(AVAILABLE DATA begins)
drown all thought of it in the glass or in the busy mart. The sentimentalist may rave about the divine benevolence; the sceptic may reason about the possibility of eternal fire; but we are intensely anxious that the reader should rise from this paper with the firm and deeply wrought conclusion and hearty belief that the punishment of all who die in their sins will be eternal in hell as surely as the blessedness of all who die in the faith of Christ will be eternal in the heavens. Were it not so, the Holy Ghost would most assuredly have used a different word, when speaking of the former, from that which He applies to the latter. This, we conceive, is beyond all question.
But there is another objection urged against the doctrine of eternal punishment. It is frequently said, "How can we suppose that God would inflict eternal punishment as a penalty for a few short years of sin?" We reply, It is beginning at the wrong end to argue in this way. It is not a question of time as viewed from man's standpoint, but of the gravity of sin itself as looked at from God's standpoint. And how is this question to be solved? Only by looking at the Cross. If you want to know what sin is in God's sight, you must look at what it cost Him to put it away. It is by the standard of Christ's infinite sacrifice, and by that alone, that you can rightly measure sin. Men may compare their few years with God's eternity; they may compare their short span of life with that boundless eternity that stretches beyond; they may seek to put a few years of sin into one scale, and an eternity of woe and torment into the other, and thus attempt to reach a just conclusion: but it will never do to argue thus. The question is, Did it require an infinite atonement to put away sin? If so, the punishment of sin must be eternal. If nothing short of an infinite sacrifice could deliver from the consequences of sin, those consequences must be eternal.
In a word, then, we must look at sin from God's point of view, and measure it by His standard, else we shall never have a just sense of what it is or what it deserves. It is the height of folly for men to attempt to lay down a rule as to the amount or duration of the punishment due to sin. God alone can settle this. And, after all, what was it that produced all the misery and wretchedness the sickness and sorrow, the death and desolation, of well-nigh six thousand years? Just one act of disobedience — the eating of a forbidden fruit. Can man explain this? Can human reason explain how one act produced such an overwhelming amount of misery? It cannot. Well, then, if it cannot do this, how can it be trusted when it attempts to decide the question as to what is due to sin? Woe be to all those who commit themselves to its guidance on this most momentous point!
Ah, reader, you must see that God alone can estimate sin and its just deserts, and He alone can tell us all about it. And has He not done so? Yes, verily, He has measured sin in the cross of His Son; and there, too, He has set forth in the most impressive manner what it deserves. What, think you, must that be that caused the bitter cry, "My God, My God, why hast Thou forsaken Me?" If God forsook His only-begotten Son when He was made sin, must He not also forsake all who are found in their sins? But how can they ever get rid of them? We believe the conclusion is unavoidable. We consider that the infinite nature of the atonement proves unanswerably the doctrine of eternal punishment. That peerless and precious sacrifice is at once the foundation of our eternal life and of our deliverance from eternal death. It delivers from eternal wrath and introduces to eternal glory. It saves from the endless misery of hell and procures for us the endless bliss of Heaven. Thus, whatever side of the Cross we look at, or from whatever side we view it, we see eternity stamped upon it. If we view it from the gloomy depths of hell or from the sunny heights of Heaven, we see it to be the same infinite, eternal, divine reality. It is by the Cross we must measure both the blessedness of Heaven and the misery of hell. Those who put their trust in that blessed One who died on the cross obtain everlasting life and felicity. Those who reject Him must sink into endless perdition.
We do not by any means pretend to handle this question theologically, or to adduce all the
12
(AVAILABLE DATA ends)
(AVAILABLE DATA begins)
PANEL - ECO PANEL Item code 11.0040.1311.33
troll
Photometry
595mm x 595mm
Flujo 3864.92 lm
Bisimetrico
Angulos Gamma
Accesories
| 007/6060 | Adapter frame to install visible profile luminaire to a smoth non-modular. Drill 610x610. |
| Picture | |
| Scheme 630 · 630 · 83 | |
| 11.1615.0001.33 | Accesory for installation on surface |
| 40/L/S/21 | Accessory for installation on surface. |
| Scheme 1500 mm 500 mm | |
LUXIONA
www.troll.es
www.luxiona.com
(AVAILABLE DATA ends)
▶ **AIM OF THE TASK**: In the listing above, find the line with "on surface. |" and the line with "www.luxiona.com". Output those two lines and every line between them, exactly as written.

▶ **REPLY TO THE TASK**:
| 40/L/S/21 | Accessory for installation on surface. |
| Scheme 1500 mm 500 mm | |
LUXIONA
www.troll.es
www.luxiona.com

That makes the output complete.